Jakoś nie mam szczęścia do krokusów. Pierwsze posadzone wymarzły- 30 bez śniegu. Następny rok pożarte przez jakieś myszory. Teraz sadzone w marcu (!) już w koszyczkach. Będę zdawać fotorelacje
I to jest dla mnie zagadką, powinna być odmiana Vanguard. Nie wiem, czy jest to mieszanina czy wirus . Cztery jasne kwiaty kwitną dwa dni wcześniej. Reszta wygląda jak Pickwick.
Przepraszam za błędy w tekście, ale ja nie jestem z Polski, czytam i rozumiem ale nie mogę napisać tekst ... piszę tylko przez online tłumacza ;-)
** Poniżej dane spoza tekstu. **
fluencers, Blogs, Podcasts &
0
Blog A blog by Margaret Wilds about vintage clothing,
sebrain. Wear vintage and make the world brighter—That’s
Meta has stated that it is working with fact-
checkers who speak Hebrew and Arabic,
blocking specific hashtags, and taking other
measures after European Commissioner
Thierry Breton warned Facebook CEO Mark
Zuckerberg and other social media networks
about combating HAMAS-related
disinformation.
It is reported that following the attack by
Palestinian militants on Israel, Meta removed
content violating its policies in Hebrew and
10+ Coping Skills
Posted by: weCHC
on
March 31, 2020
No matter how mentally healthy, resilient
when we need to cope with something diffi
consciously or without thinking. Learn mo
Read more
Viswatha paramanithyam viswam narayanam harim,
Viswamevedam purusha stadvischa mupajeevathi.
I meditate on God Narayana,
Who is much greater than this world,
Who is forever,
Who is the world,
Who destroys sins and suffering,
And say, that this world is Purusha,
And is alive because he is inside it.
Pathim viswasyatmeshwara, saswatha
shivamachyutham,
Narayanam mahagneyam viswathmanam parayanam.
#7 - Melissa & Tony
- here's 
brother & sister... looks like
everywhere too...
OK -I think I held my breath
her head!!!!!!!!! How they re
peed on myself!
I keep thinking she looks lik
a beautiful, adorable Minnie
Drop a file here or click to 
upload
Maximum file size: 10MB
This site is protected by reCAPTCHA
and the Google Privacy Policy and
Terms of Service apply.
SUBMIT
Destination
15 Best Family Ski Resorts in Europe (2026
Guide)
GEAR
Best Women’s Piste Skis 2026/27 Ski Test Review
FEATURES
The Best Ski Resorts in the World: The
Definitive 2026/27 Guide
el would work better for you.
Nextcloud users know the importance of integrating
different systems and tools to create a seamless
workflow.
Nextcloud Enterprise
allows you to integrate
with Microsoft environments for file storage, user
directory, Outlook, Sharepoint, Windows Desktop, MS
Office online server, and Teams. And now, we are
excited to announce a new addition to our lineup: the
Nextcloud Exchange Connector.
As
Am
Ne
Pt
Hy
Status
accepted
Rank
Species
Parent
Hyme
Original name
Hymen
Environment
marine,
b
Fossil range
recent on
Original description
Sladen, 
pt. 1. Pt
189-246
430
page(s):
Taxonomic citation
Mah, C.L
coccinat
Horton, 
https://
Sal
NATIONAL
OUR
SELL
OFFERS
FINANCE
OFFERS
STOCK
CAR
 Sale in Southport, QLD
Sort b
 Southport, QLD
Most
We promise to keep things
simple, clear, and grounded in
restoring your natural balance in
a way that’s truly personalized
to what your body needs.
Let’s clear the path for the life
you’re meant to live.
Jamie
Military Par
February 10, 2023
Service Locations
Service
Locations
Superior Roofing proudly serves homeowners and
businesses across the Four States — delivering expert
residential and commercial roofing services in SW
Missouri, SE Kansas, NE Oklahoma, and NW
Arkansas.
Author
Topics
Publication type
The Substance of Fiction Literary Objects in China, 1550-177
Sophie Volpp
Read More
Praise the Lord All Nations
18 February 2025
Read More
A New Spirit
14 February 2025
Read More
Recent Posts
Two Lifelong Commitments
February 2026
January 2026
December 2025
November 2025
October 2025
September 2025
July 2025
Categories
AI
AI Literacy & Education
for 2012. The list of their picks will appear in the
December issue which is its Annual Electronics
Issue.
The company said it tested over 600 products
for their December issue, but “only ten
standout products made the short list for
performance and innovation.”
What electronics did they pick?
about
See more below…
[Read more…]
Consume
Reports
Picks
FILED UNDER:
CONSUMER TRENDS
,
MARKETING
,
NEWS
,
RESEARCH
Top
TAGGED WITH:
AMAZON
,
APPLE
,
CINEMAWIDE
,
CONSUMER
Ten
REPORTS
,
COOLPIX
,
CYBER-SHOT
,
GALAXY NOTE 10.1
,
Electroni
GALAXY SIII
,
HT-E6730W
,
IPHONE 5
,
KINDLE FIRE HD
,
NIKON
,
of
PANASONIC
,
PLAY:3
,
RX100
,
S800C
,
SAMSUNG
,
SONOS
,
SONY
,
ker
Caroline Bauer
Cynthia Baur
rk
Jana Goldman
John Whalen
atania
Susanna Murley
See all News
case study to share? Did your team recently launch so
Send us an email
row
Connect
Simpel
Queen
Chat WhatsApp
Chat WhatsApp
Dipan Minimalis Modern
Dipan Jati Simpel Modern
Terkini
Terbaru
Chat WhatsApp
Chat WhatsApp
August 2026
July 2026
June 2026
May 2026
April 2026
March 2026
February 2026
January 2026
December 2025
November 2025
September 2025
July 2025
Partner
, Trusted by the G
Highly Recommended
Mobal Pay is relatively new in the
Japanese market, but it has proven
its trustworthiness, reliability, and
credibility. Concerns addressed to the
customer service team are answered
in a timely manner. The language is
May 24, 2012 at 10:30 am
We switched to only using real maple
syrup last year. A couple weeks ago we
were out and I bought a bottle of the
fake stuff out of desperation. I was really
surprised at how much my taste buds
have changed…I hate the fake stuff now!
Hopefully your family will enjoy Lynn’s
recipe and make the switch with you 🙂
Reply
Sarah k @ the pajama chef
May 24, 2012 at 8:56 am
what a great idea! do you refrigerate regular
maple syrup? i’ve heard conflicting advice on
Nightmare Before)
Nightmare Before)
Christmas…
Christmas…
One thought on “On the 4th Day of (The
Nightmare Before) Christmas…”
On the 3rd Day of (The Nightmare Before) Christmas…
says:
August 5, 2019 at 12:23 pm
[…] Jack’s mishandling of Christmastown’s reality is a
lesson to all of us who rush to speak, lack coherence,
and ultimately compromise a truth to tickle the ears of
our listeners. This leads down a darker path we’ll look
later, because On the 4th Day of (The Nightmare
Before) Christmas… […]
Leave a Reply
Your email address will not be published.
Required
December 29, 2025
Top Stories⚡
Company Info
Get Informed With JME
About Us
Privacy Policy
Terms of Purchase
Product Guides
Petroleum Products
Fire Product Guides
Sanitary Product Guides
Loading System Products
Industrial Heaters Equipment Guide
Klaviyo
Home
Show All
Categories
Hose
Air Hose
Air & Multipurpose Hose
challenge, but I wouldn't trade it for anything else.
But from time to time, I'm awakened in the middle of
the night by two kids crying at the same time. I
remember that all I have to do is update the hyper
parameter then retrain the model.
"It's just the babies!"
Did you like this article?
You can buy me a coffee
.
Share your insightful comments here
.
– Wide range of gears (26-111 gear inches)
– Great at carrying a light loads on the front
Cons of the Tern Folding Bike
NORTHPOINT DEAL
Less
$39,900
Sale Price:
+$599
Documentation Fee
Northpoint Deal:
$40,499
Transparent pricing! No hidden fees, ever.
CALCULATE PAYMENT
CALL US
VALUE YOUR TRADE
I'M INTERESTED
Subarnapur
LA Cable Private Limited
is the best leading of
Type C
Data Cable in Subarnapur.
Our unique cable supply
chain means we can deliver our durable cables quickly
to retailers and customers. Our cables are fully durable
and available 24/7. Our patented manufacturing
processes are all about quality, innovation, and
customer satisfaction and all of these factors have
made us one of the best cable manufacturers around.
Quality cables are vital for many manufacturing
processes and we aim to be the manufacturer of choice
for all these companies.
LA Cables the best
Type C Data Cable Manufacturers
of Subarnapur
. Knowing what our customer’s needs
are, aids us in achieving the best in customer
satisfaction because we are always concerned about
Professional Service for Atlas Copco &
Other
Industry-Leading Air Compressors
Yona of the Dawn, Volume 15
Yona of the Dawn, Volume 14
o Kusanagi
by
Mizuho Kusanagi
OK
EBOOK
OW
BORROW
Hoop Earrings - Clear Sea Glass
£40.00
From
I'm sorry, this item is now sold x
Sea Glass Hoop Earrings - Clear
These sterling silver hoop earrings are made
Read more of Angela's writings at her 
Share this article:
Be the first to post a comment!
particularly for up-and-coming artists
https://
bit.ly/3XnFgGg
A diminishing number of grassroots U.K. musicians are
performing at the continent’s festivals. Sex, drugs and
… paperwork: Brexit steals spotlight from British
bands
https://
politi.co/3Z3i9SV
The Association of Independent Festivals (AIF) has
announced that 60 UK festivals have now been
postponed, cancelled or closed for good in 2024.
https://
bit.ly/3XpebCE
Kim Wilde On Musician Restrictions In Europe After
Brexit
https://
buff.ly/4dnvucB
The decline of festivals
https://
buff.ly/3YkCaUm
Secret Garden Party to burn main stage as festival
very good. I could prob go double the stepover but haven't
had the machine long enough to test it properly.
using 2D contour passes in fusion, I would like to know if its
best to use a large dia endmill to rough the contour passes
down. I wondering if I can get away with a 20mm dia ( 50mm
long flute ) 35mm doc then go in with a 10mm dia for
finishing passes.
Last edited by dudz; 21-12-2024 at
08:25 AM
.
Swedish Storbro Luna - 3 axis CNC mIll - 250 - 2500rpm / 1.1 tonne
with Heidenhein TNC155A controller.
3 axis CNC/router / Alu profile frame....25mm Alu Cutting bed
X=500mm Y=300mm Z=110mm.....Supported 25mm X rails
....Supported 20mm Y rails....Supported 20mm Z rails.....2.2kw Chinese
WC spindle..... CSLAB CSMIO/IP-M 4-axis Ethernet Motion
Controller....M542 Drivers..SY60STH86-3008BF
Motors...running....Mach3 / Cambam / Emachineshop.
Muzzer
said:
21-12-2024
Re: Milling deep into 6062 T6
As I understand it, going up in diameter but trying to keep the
Mariola54Ptaki nie zjadają cebule ,ewentualnie szpak może zerwać kwiatka ale to bardziej aksamitki czy stokrotki żeby nie było robaków w gniazdku.Mam od lat szpaki i inne ptaki(dokarmiam zimą są ich naprawdę duże ilości)i nikt nie zainteresował się krokusami.Wczoraj szpak zerwał do gniazda stokrotkę.A cebulki może po prostu zgniły u mnie jest tak z tulipanami.
Rennni, tak te I doliczyłam się ile mają płatków- po 3 To jest szlachetna odmiana?
Domyślam się, że botaniczne zakwitają jako pierwsze, są mniej atrakcyjne, czy też szybciej przekwitają?
Nie mogę oczu nacieszyć patrząc na Wasze krokusy, moje wzeszły i część zakwitła a część będzie jeszcze kwitła. Mam posadzone w trawniku przed domem i niestety jakiś człowiek zadeptał moje rozkwitnięte kwiatuszki mimo że obok jest chodnik.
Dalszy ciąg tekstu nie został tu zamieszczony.